Music: Organ Recital – Freddie James
This week our classical music reviewer Hanna Grzeskiewicz hears Freddie James play Cage and Ligeti in a lunchtime recital

As part of the St John’s lunchtime organ recital series, the Junior Scholar Freddie James proposed a very brave programme of contemporary organ music by Cage and Ligeti, having cut the work of the lesser known Scelsi, which was originally included.
He led off with Cage’s ‘Souvenir for organ’. Within only a few minutes into the piece, those listening were put into a trance – despite the constant flow of noisy tourists, who disturbed the carefully crafted atmosphere of the music. The sinister sound bounced off the walls of the chapel, the hypnotic loops in the higher register contrasted by occasional low growls, which sounded as if someone was physically moving the organ. It was closer to a sound effect than something from an organ – by candlelight it would have no doubt made many people jump. The very nature of the piece gave the performance almost a sacred but also sinister quality.

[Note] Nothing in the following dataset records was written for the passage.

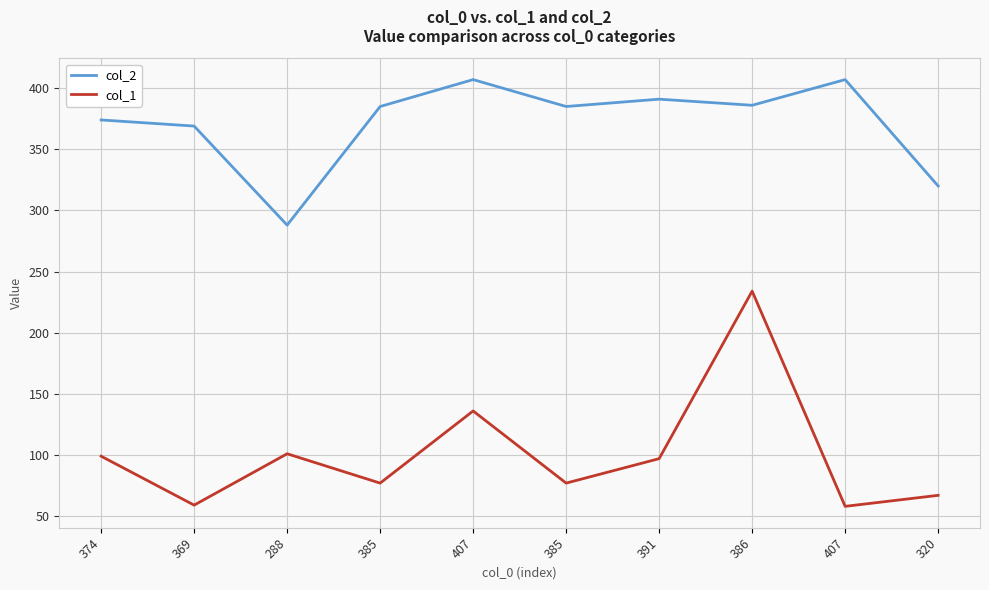

Does the chart display data point markers on the line(s)?

No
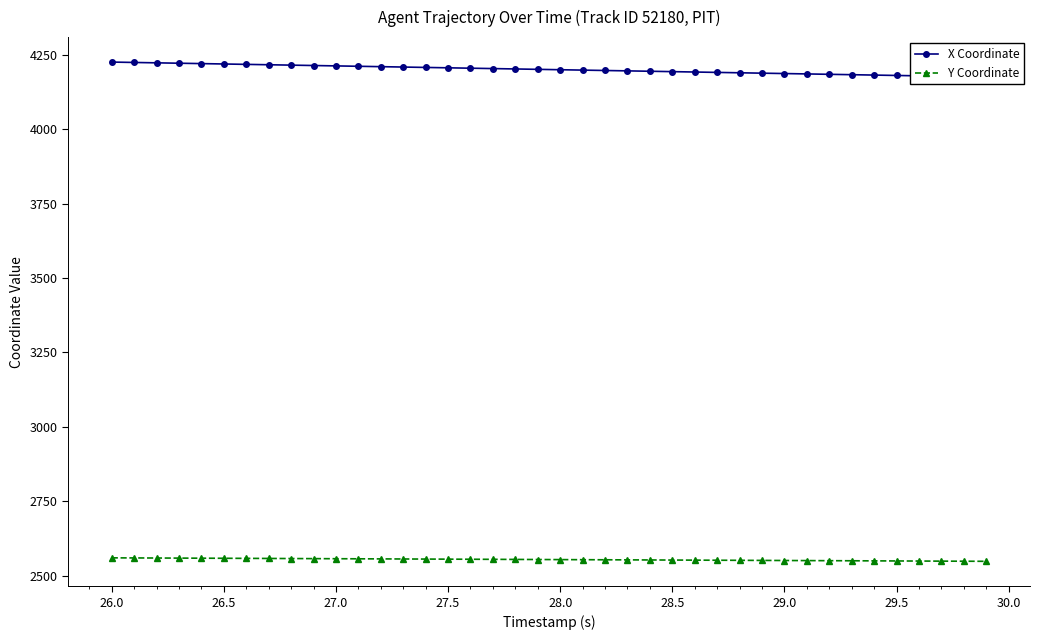

Where does the Y Coordinate series first go above 2554?

26.0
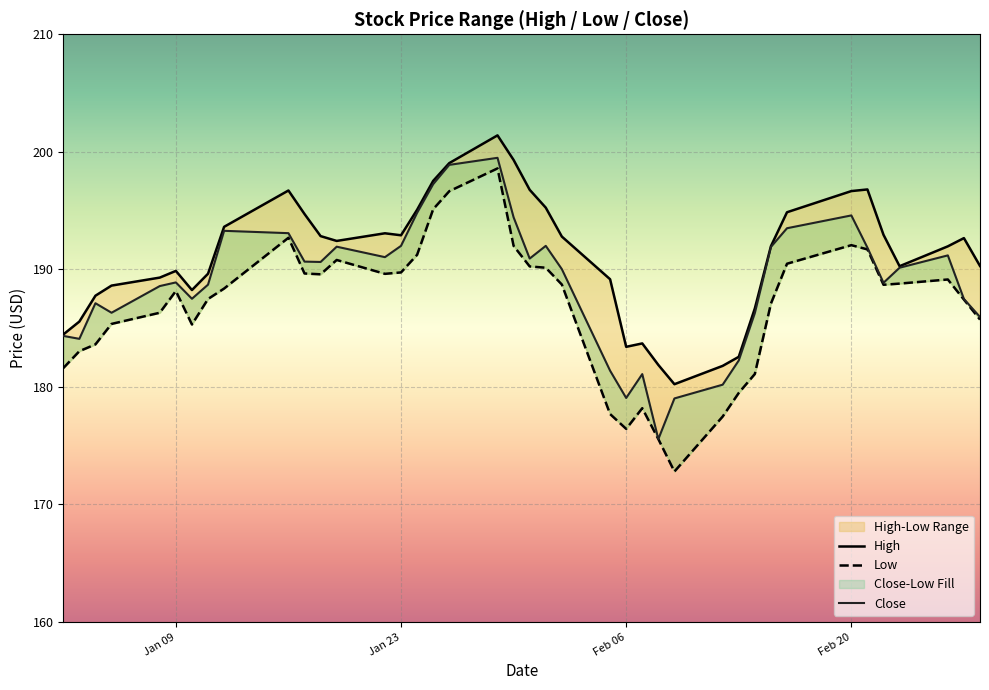

The value of High at 2018-01-18 is 133.8. True or false?

False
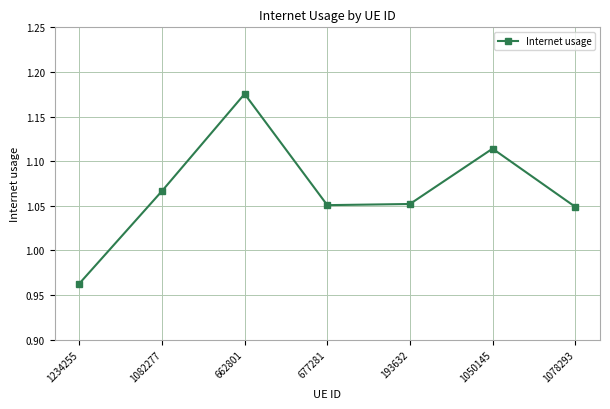

At which category does the chart reach its peak across all series?

662801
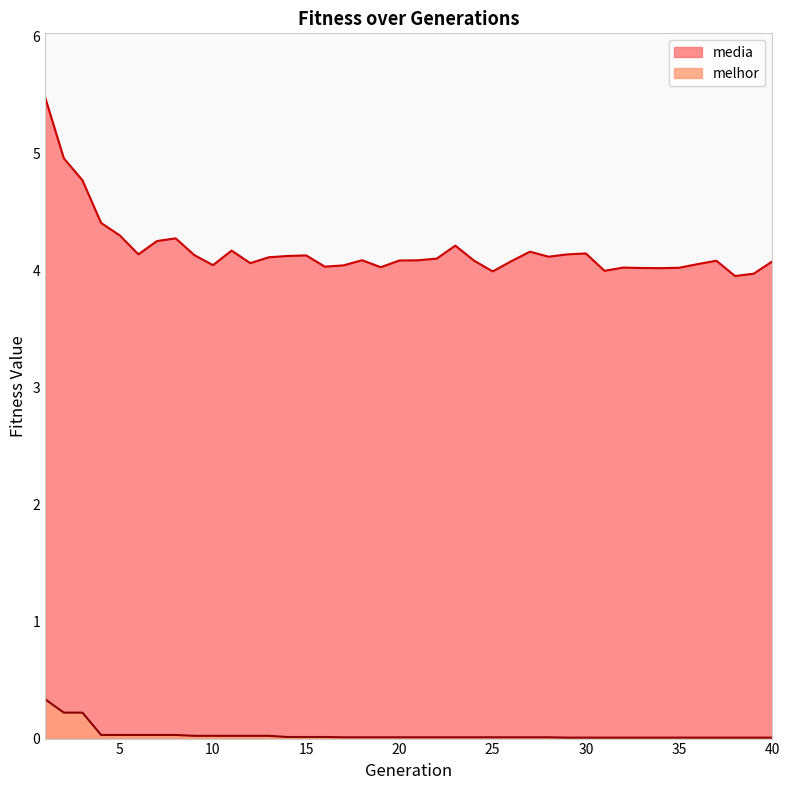

True or false: media and melhor intersect in this chart.

False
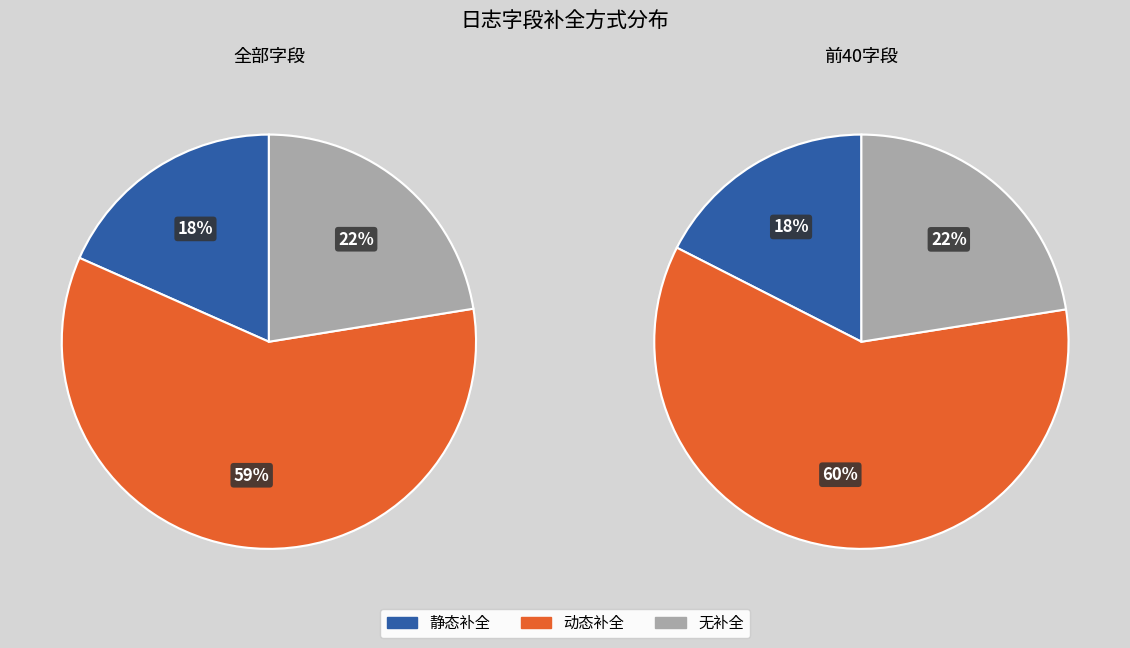

The 2 slice represents 22% of the pie. True or false?

True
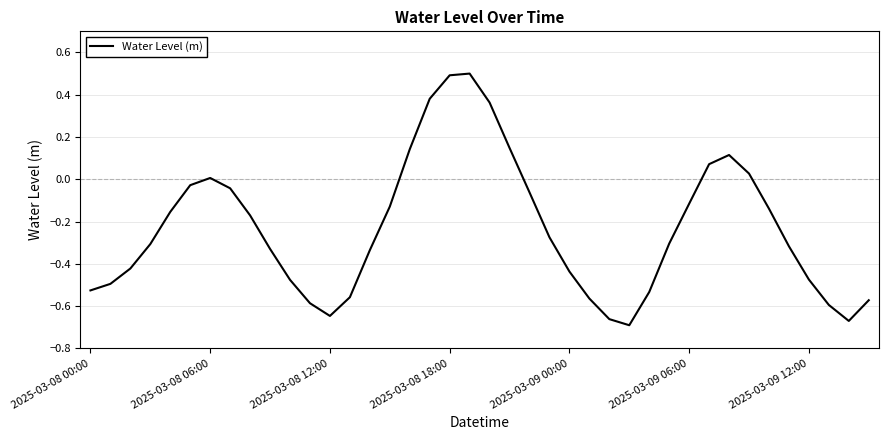

What is the difference between the second highest and second lowest values?

1.2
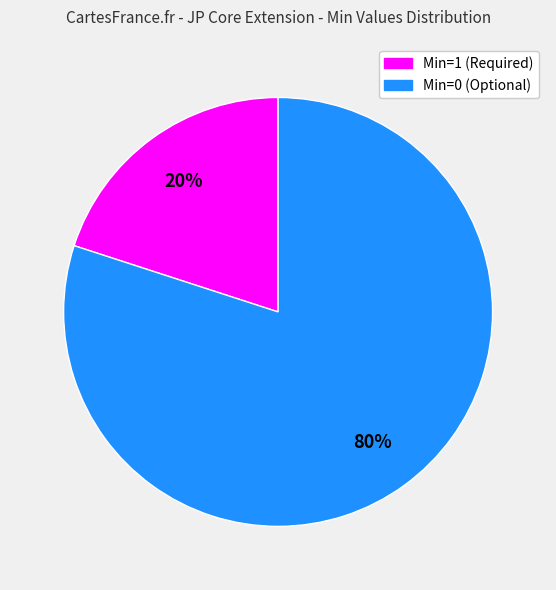

Does any single category account for the majority?

Yes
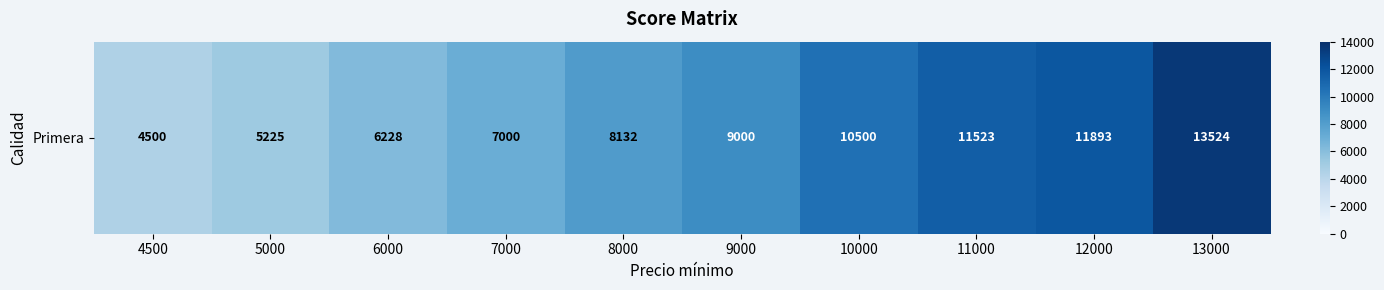

How many distinct data groups are displayed?

1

The beginning of Ligeti’s Volumina shocked and shook the chapel, which had been sustained in the last chords of the Cage. The first chord was massive and grating (it did feature every single note on the instrument). James’s interpretation of this piece, the score of which is a series of instructions and guidelines rather than actual notes, increasingly matched the atmosphere of the Cage. Gradual changes also made it hypnotic; it fluctuated between breathtaking moments of calm and technically impressive, more agitated passages. More so than the Cage, the sound crossed the line between hearing sounds and acoustic effects – at times it was not easy to distinguish between engine noises from the street and the organ, especially as certain tones appeared to emerge from different parts of the chapel, creating a layered effect. It was nonetheless exhausting as a performance. The church bells in the distance, which came at the very end of the recital, completed the surrealism, and highlighted the different world we had been immersed in.